A police commissioner Canadians can be proud of Add to ...

Chris Lewis, head of the Ontario Provincial Police, is being accused of undermining the rule of law. A respected judge, David Brown of the Ontario Superior Court of Justice, has questioned the force’s “passivity” in its delay in enforcing his injunction meant to end an aboriginal blockade on a rail line between Toronto and Montreal. That delay, Judge Brown said, “leads me to doubt that a future exists in this province for the use of court injunctions in cases of public demonstrations.”

Judge Brown’s frustration is understandable, and widely shared by the public. But he is not standing in Mr. Lewis’s shoes. Mr. Lewis is determined to use his discretion wisely. He heads a force that made mistakes at a 1995 native occupation at Ipperwash Provincial Park – mistakes that led to a police officer shooting an unarmed native man, Dudley George. Those mistakes occurred after the premier, Mike Harris, said, “I want the fucking Indians out of the park.” The province later spent three years and $25.6-million on a judicial inquiry into where things went wrong.

We don’t understand what the protesters who block roads or rail lines expect to accomplish. They can only undermine support for their cause among Canadians. A co-founder of the Idle No More movement has said as much. The justice system – including judges and police – should stand up to these protesters.

But edicts are easy. The OPP have multiple risks to confront. “I’d rather be criticized for a decision to not jeopardize, take or lose lives than for taking unnecessary aggressive action that undoubtedly will,” Mr. Lewis said, in a videotape circulated to OPP members and available to the public on YouTube. Aboriginal protesters, he said, could “paralyze this country” through blockades if they choose – meaning that a careful, negotiated approach is the best one.

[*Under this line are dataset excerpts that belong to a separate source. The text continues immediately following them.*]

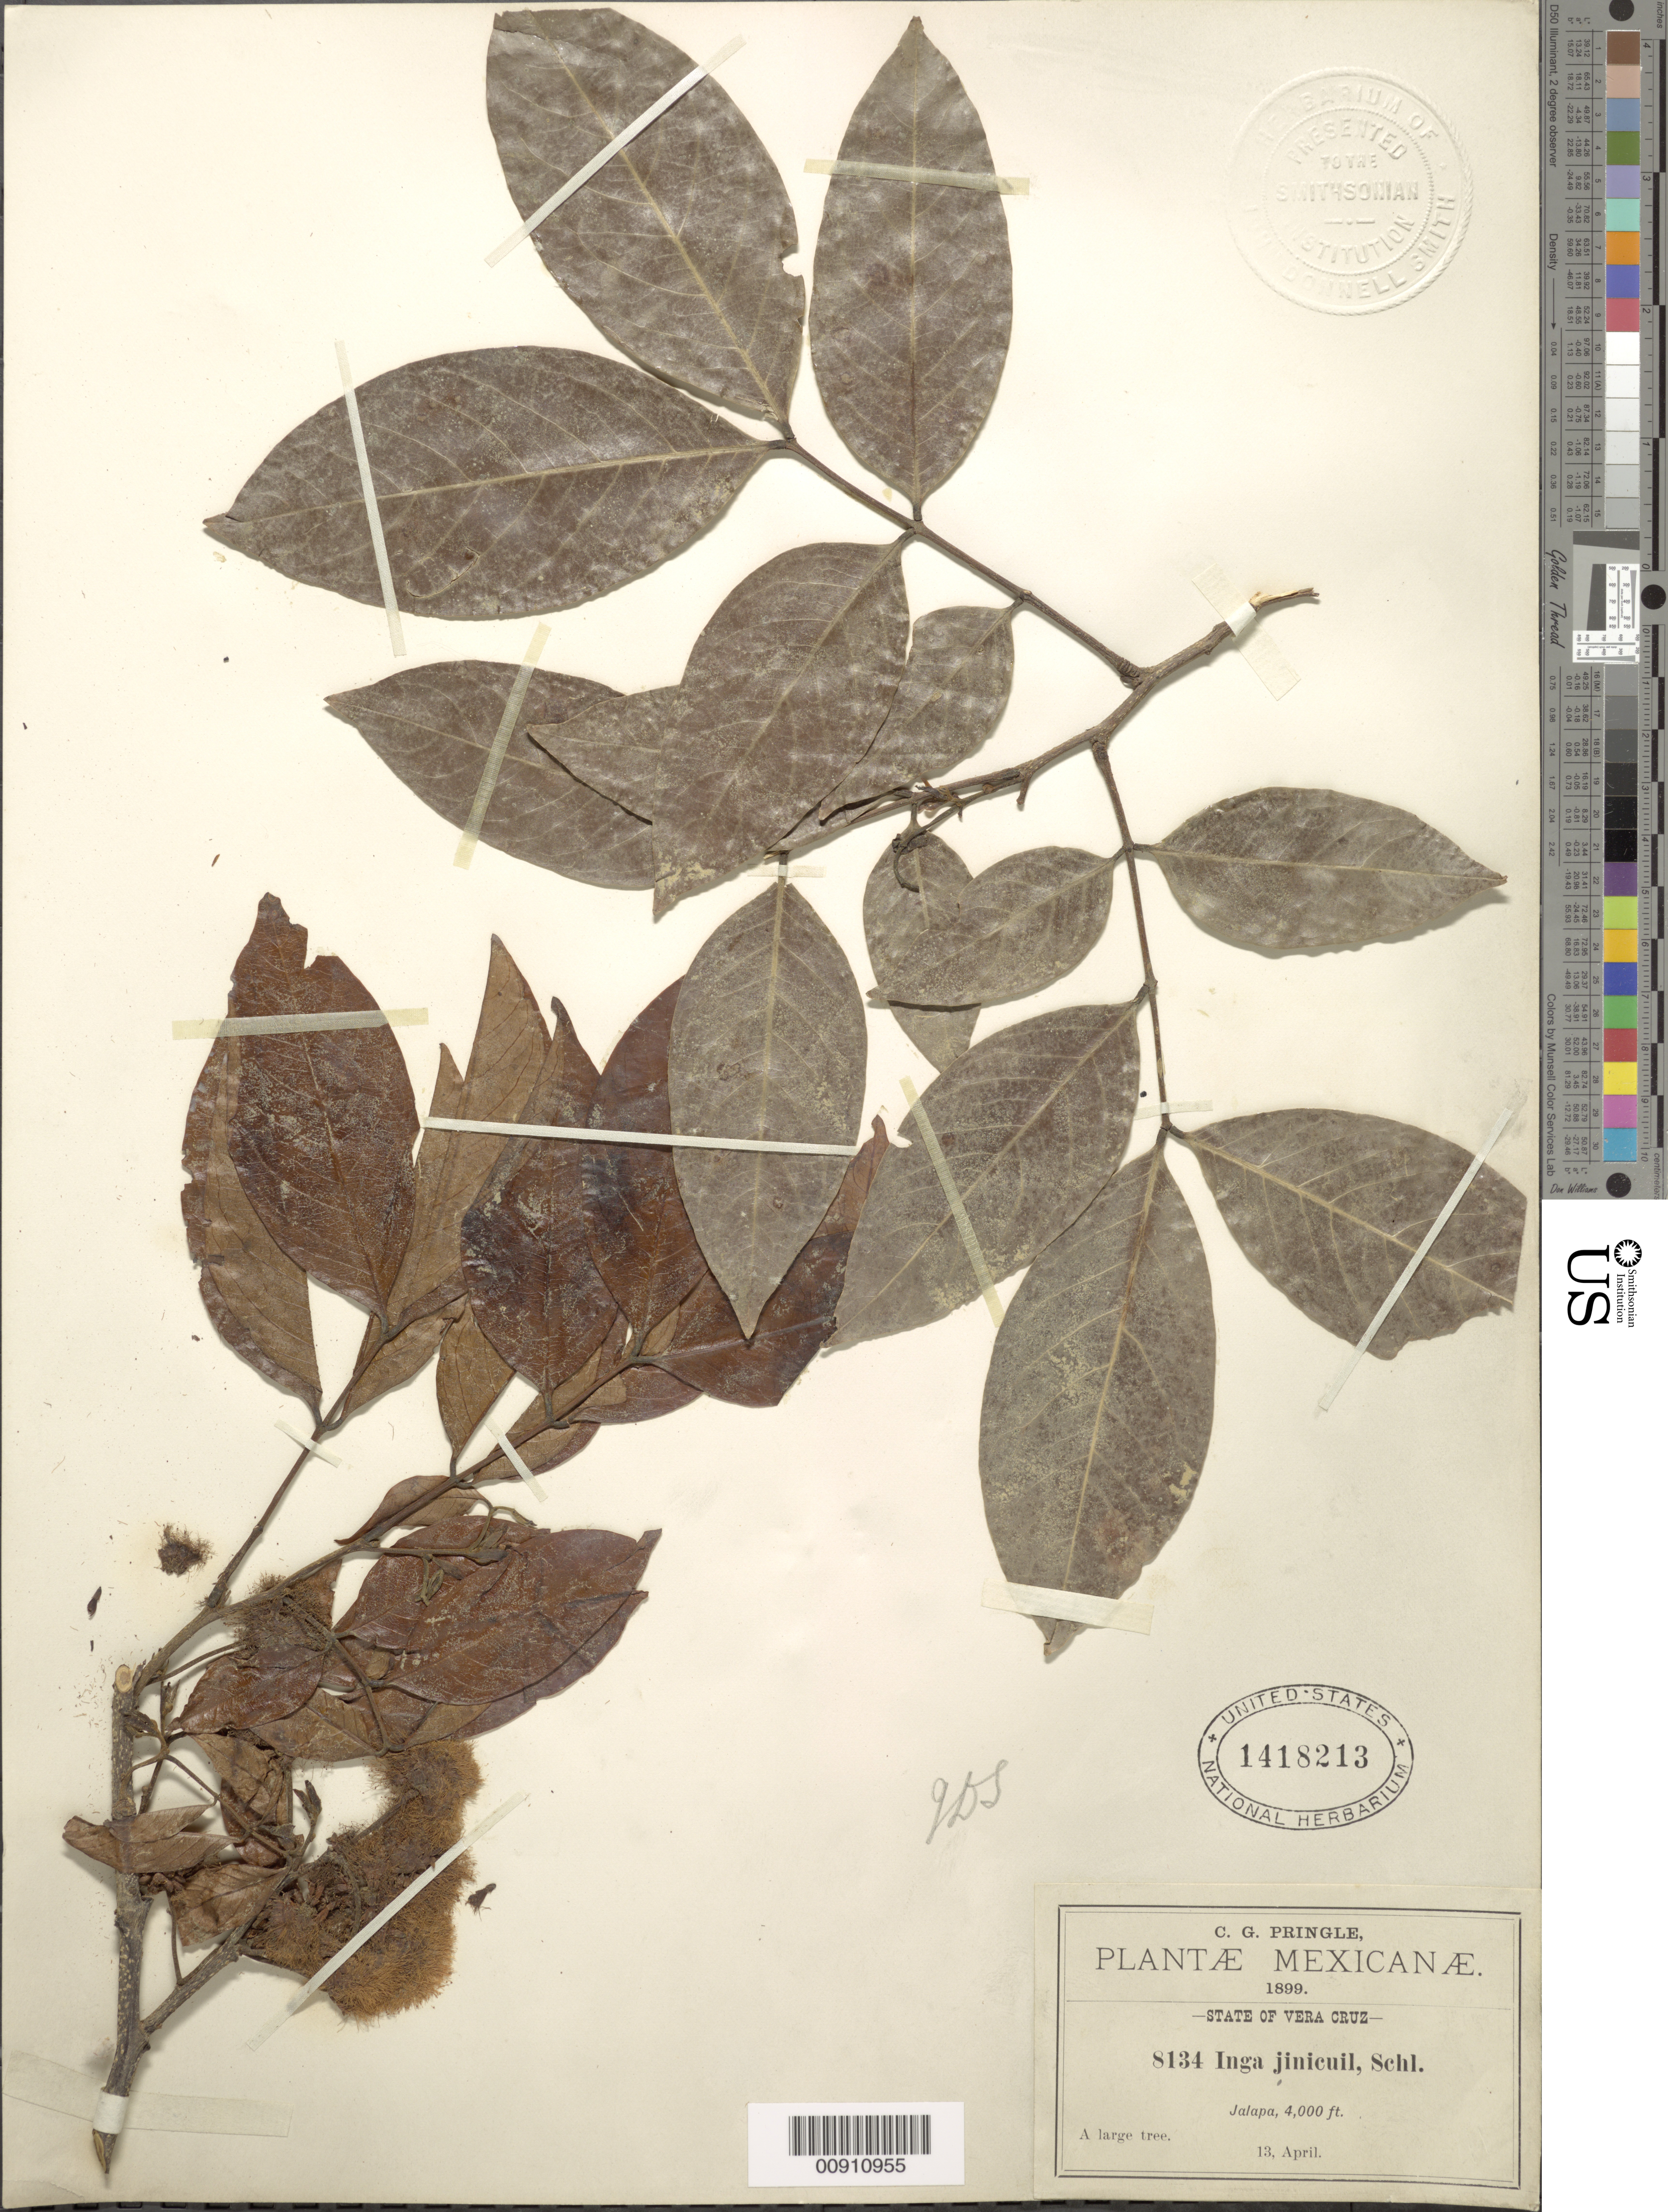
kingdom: Plantae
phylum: Tracheophyta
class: Magnoliopsida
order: Fabales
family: Fabaceae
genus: Inga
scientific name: Inga jinicuil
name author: Schltdl. & Cham. ex G. Don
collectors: C. G. Pringle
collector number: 8134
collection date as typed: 13 Apr 1899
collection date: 1899-04-13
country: Mexico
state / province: Veracruz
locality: Jalapa, State of Veracruz.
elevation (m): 1219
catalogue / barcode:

The Ontario Court of Appeal was faced with a similar dispute over aboriginal blockades in Caledonia in 2006. It said the police and the Crown, not judges, are in the best position to determine how to do their job. “The immediate enforcement and prosecution of violations of the law may not always be the wise course of action or the course of action that best serves the public interest.”

Canada is lucky to have police leaders like Chris Lewis, who understand that authority is more than brute force, and that police need to move carefully, lest they undermine the rule of law even as they try to uphold it.